Tout est possible, mais on n’en est pas là. Les sanctions peuvent déjà viser le M23 et les autres groupes armés qui sévissent dans l’Est, tels que les ADF [Forces démocratiques alliés] ou la Codeco [Coopérative pour le développement du Congo]. Pour l’instant, ceux qui sont ciblés sont les groupes qui sévissent en toute illégalité. La pression que l’on exerce sur eux va augmenter.
À cet égard, la France s’est fortement mobilisée pour que la force régionale de l’EAC [East African Community] conduite par le Kenya et par d’autres puisse se déployer et avancer. On doit, par ailleurs, aider la Monusco à remplir son mandat dans l’Est, et clarifier nos attentes, puisqu’elle n’a pas de mandat offensif et qu’il y a, à ce sujet, encore beaucoup de malentendus.
Emmanuel Macron est-il allé suffisamment loin dans sa condamnation du Rwanda ?
En tant qu’ambassadeur de France, je ne peux que souscrire à ce qu’a dit le président de la République. Sa visite a été très importante puisqu’elle était un message de soutien et de solidarité à la RDC.
Mais, dans le même temps, ce pays doit faire sa part du chemin. L’efficacité des forces armées congolaises est un vrai sujet [de préoccupation] tout comme le fait que des armes leur appartenant finissent entre les mains de groupes armés, comme l’ont établi des rapports d’experts des Nations unies. Il existe aussi, on ne peut le nier, une ingérence extérieure directe ou indirecte dans l’Est de la RDC.
Les protagonistes régionaux doivent faire prévaloir la sagesse et la raison, se mettre à négocier de bonne foi et respecter leurs engagements.
Mais comment expliquez-vous que ni les FARDC ni la force régionale conjointe ne parviennent à venir à bout du M23 ?
Comme je le disais, il y a un véritable sujet [d’interrogation], connu et ancien, quant au niveau et à l’efficacité opérationnelle des FARDC. S’agissant de la force régionale, son mandat commence tout juste. Il faut être patient puisqu’elle est en cours de déploiement. Et force est de constater qu’en face le M23 est assez bien organisé, assez efficace et clairement soutenu de l’extérieur.
On est dans une zone très dangereuse, dans laquelle il y a eu beaucoup de massacres et beaucoup de discours de haine, des appels au meurtre de tous côtés. Il faut que cela cesse. La situation est inflammable. On connaît l’histoire de ces vingt ou trente dernières années dans la région.

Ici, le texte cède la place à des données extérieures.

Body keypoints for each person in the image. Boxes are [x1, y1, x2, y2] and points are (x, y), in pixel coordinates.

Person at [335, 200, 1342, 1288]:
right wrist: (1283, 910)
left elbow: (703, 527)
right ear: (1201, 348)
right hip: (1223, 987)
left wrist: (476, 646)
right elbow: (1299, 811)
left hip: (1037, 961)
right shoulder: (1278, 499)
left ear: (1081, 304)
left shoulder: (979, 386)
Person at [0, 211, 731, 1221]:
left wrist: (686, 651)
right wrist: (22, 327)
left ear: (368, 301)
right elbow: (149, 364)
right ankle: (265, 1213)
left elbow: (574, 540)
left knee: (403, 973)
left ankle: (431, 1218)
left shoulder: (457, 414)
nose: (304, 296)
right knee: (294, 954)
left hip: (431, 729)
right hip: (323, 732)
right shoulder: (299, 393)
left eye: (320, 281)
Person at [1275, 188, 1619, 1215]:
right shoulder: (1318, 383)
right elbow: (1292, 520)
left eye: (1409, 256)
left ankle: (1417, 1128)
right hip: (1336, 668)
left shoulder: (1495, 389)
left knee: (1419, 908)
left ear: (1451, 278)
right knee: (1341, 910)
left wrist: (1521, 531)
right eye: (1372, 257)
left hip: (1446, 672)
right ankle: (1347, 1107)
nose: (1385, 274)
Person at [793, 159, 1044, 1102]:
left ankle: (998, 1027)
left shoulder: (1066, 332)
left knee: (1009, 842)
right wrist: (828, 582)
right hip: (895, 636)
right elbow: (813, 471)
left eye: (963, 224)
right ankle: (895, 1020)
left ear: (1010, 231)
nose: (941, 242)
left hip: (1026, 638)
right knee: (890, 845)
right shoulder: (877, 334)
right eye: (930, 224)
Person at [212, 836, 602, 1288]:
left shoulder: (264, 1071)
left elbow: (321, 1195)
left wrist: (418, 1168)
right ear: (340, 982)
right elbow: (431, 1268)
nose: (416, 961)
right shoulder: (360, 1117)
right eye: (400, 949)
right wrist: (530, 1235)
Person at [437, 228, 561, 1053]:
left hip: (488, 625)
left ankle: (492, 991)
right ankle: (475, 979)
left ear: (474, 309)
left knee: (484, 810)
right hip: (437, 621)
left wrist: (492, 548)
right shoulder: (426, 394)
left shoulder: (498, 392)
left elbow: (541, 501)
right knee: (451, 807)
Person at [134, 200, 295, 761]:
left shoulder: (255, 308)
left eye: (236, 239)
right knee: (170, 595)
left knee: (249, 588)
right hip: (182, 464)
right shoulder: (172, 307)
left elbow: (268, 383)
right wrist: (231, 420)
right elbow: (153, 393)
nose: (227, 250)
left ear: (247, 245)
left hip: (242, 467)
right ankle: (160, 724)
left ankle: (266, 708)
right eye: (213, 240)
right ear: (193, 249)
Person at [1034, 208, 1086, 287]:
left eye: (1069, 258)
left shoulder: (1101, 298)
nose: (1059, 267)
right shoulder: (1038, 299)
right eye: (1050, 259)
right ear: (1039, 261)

Personne ne veut que cela recommence.
Le Rwanda a-t-il raison de dire que la RDC cherche à se servir de la guerre pour retarder le scrutin présidentiel ?
Nous avons aussi évoqué à Kinshasa, y compris avec le président Félix Tshisekedi, l’échéance électorale de décembre prochain. Nous sommes encore au mois de mars, et si l’on en croit les réponses des différents protagonistes que nous avons interrogés, la volonté d’aller aux élections dans le respect des délais constitutionnels est claire.
Reste la question de leur organisation dans l’Est, à laquelle il faut trouver une réponse opérationnelle et pratique. Mais la délégation du Conseil de sécurité n’est pas repartie du pays avec le sentiment que les élections ne seraient pas tenues.